At the veryleast, these cases indicate that a private owner of forums traditionally used for the communication of views may not be able to censor, in any manner he wishes, the speech of private individuals who have a right to be there. I believe the Commission should begin to explore the implications of these cases in the area of broadcasting.

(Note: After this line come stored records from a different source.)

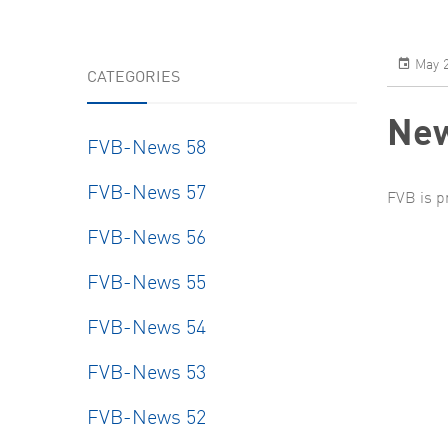
Resear
May 2
CATEGORIES
New
FVB-News 58
FVB-News 57
FVB is p
FVB-News 56
FVB-News 55
FVB-News 54
FVB-News 53
FVB-News 52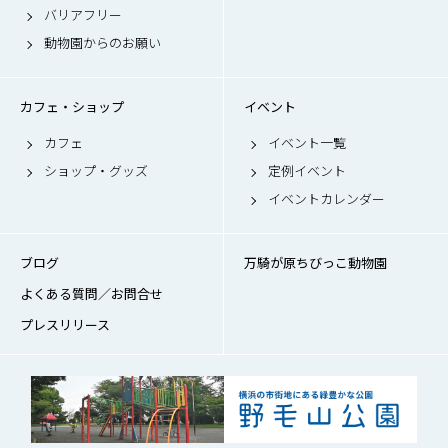
バリアフリー
動物園からのお願い
カフェ・ショップ
イベント
カフェ
イベント一覧
ショップ・グッズ
定例イベント
イベントカレンダー
ブログ
万騎が原ちびっこ動物園
よくある質問／お問合せ
プレスリリース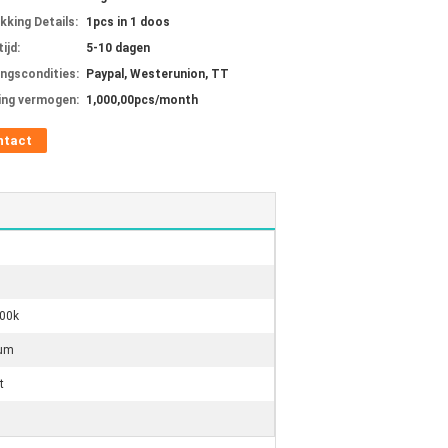
kking Details:
1pcs in 1 doos
ijd:
5-10 dagen
ingscondities:
Paypal, Westerunion, TT
ing vermogen:
1,000,00pcs/month
ntact
00k
ium
t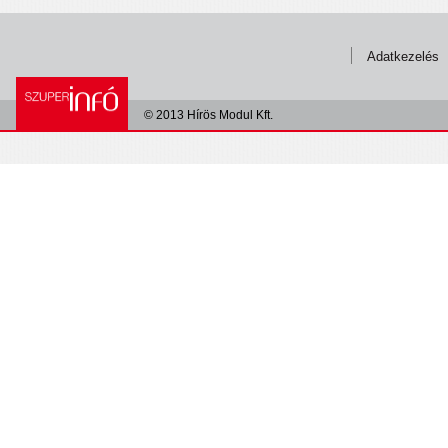
Adatkezelés
© 2013 Hírös Modul Kft.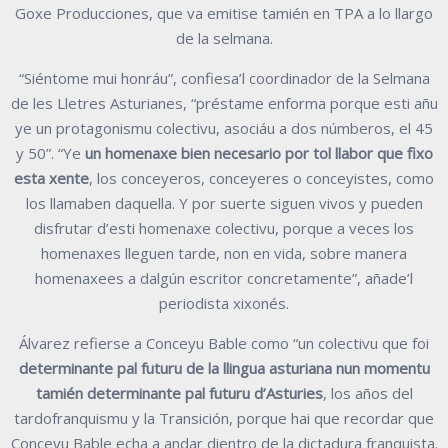
Goxe Producciones, que va emitise tamién en TPA a lo llargo
de la selmana.
“Siéntome mui honráu”, confiesa’l coordinador de la Selmana
de les Lletres Asturianes, “préstame enforma porque esti añu
ye un protagonismu colectivu, asociáu a dos númberos, el 45
y 50”. “Ye
un homenaxe bien necesario por tol llabor que fixo
esta xente
, los conceyeros, conceyeres o conceyistes, como
los llamaben daquella. Y por suerte siguen vivos y pueden
disfrutar d’esti homenaxe colectivu, porque a veces los
homenaxes lleguen tarde, non en vida, sobre manera
homenaxees a dalgún escritor concretamente”, añade’l
periodista xixonés.
Álvarez refierse a Conceyu Bable como “un colectivu que foi
determinante pal futuru de la llingua asturiana nun momentu
tamién determinante pal futuru d’Asturies
, los años del
tardofranquismu y la Transición, porque hai que recordar que
Conceyu Bable echa a andar dientro de la dictadura franquista.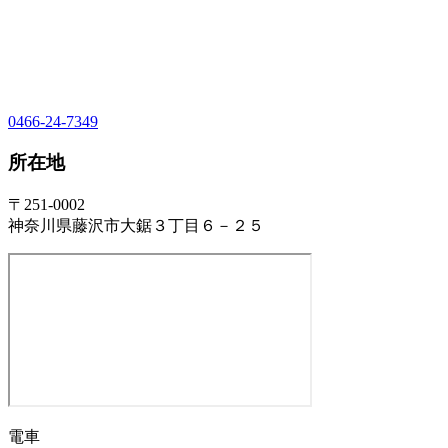
0466-24-7349
所在地
〒251-0002
神奈川県藤沢市大鋸３丁目６－２５
電車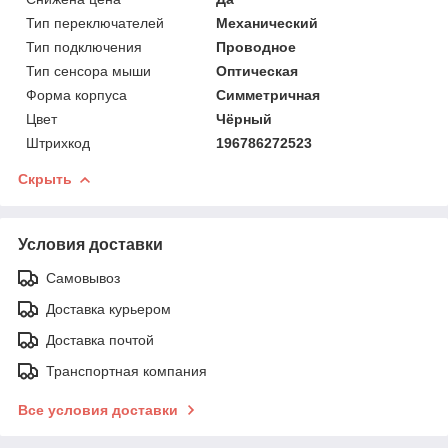
Тип переключателей
Механический
Тип подключения
Проводное
Тип сенсора мыши
Оптическая
Форма корпуса
Симметричная
Цвет
Чёрный
Штрихкод
196786272523
Скрыть
Условия доставки
Самовывоз
Доставка курьером
Доставка почтой
Транспортная компания
Все условия доставки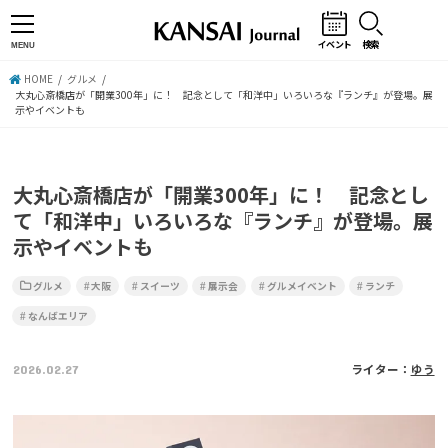
イベント
検索
MENU
HOME
グルメ
大丸心斎橋店が「開業300年」に！ 記念として「和洋中」いろいろな『ランチ』が登場。展
示やイベントも
大丸心斎橋店が「開業300年」に！ 記念とし
て「和洋中」いろいろな『ランチ』が登場。展
示やイベントも
グルメ
大阪
スイーツ
展示会
グルメイベント
ランチ
なんばエリア
2026.02.27
ライター：
ゆう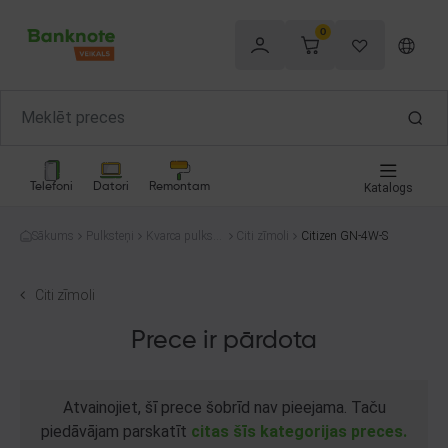
0
Telefoni
Datori
Remontam
Katalogs
Sākums
Pulksteņi
Kvarca pulkste
Citi zīmoli
Citizen GN-4W-S
ņi
Citi zīmoli
Prece ir pārdota
Atvainojiet, šī prece šobrīd nav pieejama. Taču
piedāvājam parskatīt
citas šīs kategorijas preces.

(3) Accordingly to statement made by Dick Cavett on February 9, 1970, ABC's policy for censoring Judy Collins was "based on its belief that these television remarks could prejudice the possibility of the parties to receive a fair trail. . . . Beyond this . . . ABC's policy is based on the view that continued televising of possibly prejudicial comments on active litigation could threaten the American legal process itself. . . . I have been advised that ABC's policy is supported by recent decisions of the United States Supreme Court. . . ." This is a rather surprising view. In the famous decision, Bridges v. California, 314 U.S. 252 (1941), Union leader Harry Bridges, the Times-Mirror Company, and the managing editor of the Los Angeles Times had been found guilty of contempt by the Los Angeles Superior Court for stating the following, strong opinion on a pending trial: "Judge A. A. Scott will make a serious mistake if he grants probation to Matthew Shannon and Kennan Holmes [accused of intimidating non-union workers]. This community needs the example of their assignment to the jute mill." On appeal, the Supreme Court (per Justice Black) reversed, stating that the appropriate test was whether "'the words used are used in such circumstances and of such a nature as to create a clear and present danger that they will bring about . . . substantive evils'". The Court continued: The assumption that respect for the judiciary can be won by shielding judges from published criticism wrongly appraises the character of American public opinion." This view has been followed in many Supreme and lower court decisions and, to my knowledge, never reversed. See, e.g., Pennekamp v. Florida, 328 U.S. 331 (1946); Craig v. Harney, 331 U.S. 364 (1947); Baltimore Radio Show v. State, 67 A. 2d 507 (1949) (involving radio stations); State v. Morris, 75 N. M. 475, 406 P. 2d 349 (1965). In light of this body of precedent, I simply do not understand ABC's legal position. Like Commissioner Cox, I would have appreciated some substantiation from ABC. Unlike Commissioner Cox, however, I do not believe it is necessary at this time for this Commission to request a transcript of Miss Collins' remarks - at least until the law in this area is reviewed.

Corporate censorship by television networks is a problem in this country. The most appropriate response from the Congress, the courts and the Commission is not clear. I believe the FCC ought to get on with the job of working out the standards. This would have been a useful case in which to begin. I regret the Commission majority chose not to do so.